“The presence of God is experienced by everyone at all times. It’s just that we don’t recognize what it is.»
David R. Hawkins, M.D., Ph.D.
El último día antes de irme a Chicago, quedé con mi querido J, y nos tumbamos mirando a un cielo ya grisáceo, último coletazo del atardecer.
Le conocí en el patio del cole. Estaba formando una banda con otro amigo y me invitaron a unirme. Los dos tocaban la guitarra; yo el piano. Ese verano pasamos mucho tiempo juntos, tocando blues y canciones de los Beatles en su terraza. También nos bañamos en la piscina, nos colamos en casas abandonadas y nos tiramos en monopatín por la cuesta de su garaje hasta que me caí y me rocé toda la espalda. Teníamos 14 años. Así comenzó mi primera banda con él, y durante los siguientes 7 años formamos una tras otra. Los demás miembros iban y venían, pero J. y yo nos manteníamos unidos, tocando, cantando y componiendo canciones juntos.
Ahora yo me iba un año, y nuestro proyecto juntos pendía de un hilo. Decidimos entonces trabajar cada uno por su cuenta para que cuando volviésemos a juntarnos, tuviésemos buen material para formar una nueva banda.
Yo me fui, escribí varias canciones, viví una metamorfosis y volví.
El primer día en que nos juntamos a tocar de nuevo, tocamos “Two of Us”, una canción a dos voces de los Beatles.
You and I have memories
Longer than the road
That stretches out ahead
Two of us wearing raincoats
Standing solo in the sun
You and me, chasing paper
Getting nowhere
On our way back home
We’re on our way home
We’re on our way home
We’re going home
Estábamos juntos de nuevo, haciendo lo que siempre nos gustó hacer. Pero en la intimidad de mi corazón, otra canción sonaba. Reconocí la misma sensación que había tenido al volver a mis estudios de ingeniería: “aquí no es”, como si hubiese un hueco con mi nombre en el que ya no encajaba. Me impactó sentir esto con J., pero no me alarmé demasiado. Tocar juntos es un arte complejo, requiere práctica y tiempo, y llevábamos mucho tiempo sin hacerlo. Así que seguimos quedando y tocando juntos. También buscamos un nuevo local de ensayo y reclutamos a antiguos miembros. En seguida estábamos ensayando las canciones nuevas.

(Parte de un archivo de datos)
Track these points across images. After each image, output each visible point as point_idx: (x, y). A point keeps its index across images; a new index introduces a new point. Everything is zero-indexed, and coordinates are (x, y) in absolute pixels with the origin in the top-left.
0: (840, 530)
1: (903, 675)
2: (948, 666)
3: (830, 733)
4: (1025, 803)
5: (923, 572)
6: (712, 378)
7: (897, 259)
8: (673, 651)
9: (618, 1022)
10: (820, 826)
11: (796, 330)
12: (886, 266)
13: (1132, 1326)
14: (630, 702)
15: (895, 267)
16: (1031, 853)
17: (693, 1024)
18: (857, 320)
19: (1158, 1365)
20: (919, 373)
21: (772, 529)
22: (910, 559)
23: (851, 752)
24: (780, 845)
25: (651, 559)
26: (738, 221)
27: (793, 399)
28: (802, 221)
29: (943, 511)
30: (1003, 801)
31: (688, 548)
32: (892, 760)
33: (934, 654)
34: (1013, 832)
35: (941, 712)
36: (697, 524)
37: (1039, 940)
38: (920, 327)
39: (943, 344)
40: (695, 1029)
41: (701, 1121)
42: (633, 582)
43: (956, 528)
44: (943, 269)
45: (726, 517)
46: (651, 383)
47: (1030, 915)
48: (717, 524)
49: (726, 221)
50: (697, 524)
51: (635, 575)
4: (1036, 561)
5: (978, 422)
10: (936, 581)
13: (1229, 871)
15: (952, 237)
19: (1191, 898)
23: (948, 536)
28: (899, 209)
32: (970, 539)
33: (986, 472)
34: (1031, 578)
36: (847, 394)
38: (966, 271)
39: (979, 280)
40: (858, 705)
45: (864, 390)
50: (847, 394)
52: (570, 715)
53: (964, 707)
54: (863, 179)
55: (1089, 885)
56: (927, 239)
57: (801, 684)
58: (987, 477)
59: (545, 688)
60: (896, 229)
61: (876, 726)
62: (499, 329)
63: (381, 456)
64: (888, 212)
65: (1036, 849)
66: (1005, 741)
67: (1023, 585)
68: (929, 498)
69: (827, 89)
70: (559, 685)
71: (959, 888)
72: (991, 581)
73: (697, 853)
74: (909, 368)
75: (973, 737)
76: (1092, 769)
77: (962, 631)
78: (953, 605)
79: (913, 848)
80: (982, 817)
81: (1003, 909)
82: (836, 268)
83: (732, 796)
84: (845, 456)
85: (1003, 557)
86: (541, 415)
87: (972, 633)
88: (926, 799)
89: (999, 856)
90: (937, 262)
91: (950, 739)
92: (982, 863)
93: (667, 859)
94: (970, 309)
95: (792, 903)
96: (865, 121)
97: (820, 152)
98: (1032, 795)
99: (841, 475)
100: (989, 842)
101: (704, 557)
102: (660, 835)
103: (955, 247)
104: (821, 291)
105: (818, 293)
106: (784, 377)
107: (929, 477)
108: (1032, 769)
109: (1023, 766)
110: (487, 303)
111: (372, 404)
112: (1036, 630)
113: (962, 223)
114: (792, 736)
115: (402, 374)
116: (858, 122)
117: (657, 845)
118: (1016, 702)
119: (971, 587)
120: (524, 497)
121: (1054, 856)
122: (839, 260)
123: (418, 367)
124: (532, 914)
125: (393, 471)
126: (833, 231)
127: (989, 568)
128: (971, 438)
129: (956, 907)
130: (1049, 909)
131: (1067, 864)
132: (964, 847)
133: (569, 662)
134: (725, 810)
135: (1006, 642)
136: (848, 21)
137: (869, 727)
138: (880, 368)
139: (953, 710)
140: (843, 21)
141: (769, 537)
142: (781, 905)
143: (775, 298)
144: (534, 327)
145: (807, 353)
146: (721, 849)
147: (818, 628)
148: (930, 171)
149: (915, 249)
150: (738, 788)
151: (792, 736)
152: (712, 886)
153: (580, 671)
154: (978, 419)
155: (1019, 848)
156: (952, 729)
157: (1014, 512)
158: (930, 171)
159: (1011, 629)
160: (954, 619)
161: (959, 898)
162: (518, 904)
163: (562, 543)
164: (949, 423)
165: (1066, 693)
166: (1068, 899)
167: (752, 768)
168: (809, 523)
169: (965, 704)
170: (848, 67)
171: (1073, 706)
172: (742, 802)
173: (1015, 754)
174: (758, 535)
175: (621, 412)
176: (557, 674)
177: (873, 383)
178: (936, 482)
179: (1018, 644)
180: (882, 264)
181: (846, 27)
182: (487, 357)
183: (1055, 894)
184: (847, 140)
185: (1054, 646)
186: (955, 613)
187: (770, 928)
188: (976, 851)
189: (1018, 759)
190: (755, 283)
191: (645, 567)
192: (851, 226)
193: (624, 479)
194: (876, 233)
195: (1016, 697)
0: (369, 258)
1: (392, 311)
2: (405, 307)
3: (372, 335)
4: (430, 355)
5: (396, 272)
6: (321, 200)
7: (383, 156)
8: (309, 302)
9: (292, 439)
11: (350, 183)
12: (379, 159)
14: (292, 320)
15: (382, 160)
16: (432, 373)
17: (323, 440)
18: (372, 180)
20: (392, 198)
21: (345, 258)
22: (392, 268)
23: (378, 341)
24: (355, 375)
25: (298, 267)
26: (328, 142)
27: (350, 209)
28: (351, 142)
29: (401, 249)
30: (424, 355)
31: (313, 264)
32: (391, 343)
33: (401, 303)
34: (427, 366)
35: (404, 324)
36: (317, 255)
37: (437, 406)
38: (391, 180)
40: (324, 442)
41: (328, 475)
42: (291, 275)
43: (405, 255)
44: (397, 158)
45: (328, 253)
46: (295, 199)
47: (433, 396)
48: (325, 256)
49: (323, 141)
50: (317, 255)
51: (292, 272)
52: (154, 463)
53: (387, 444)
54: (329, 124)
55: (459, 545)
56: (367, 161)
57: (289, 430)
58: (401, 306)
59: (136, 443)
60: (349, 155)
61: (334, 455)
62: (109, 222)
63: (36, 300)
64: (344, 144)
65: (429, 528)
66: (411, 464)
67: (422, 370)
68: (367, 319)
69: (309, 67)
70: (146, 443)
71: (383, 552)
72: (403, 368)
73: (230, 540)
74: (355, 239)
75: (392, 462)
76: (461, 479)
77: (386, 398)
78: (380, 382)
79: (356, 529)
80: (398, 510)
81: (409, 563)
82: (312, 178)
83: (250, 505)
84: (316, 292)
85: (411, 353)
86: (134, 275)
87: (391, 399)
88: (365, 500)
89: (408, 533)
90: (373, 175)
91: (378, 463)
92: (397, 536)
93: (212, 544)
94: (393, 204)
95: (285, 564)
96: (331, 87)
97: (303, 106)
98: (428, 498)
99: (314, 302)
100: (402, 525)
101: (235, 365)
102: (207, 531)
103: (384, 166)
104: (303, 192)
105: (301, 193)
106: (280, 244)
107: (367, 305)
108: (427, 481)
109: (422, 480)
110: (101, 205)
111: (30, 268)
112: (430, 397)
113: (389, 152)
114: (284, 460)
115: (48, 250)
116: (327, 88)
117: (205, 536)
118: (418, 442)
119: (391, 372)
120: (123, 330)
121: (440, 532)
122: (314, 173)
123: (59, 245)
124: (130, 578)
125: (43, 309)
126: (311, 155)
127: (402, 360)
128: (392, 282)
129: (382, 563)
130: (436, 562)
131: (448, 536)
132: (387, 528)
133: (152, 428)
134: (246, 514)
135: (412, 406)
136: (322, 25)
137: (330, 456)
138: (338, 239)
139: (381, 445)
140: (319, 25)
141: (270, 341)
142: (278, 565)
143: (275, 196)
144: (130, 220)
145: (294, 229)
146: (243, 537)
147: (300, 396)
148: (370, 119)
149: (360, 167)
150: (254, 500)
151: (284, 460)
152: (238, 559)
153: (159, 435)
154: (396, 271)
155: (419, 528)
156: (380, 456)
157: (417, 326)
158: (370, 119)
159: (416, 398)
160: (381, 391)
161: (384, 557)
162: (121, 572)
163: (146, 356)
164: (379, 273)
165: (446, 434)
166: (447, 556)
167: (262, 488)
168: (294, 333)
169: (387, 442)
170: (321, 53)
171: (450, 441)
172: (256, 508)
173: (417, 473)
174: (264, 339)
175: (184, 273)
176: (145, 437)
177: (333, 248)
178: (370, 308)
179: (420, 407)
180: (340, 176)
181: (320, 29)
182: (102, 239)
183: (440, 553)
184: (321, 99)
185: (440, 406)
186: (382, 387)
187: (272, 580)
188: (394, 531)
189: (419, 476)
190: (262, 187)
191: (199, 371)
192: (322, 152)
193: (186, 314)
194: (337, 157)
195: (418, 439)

Objetivos:
a: Traduce al inglés esta oración del relato: "Le conocí en el patio del cole."
b: Devuelve sin cambios el fragmento del relato desde "Ahora yo me" hasta "de los Beatles.".
c: Responde según el relato:
(i) ¿Qué instrumento tocaba quien narra en la primera banda?
(ii) ¿Durante cuántos años formaron bandas una tras otra?
(iii) ¿Qué canción tocaron el primer día en que volvieron a juntarse?
Las entradas no tienen relación con el relato.

Respuestas dadas:
a: I met him in the schoolyard.

b:
Ahora yo me iba un año, y nuestro proyecto juntos pendía de un hilo. Decidimos entonces trabajar cada uno por su cuenta para que cuando volviésemos a juntarnos, tuviésemos buen material para formar una nueva banda.
Yo me fui, escribí varias canciones, viví una metamorfosis y volví.
El primer día en que nos juntamos a tocar de nuevo, tocamos “Two of Us”, una canción a dos voces de los Beatles.

c:
(i) El piano.
(ii) Durante 7 años.
(iii) "Two of Us", de los Beatles.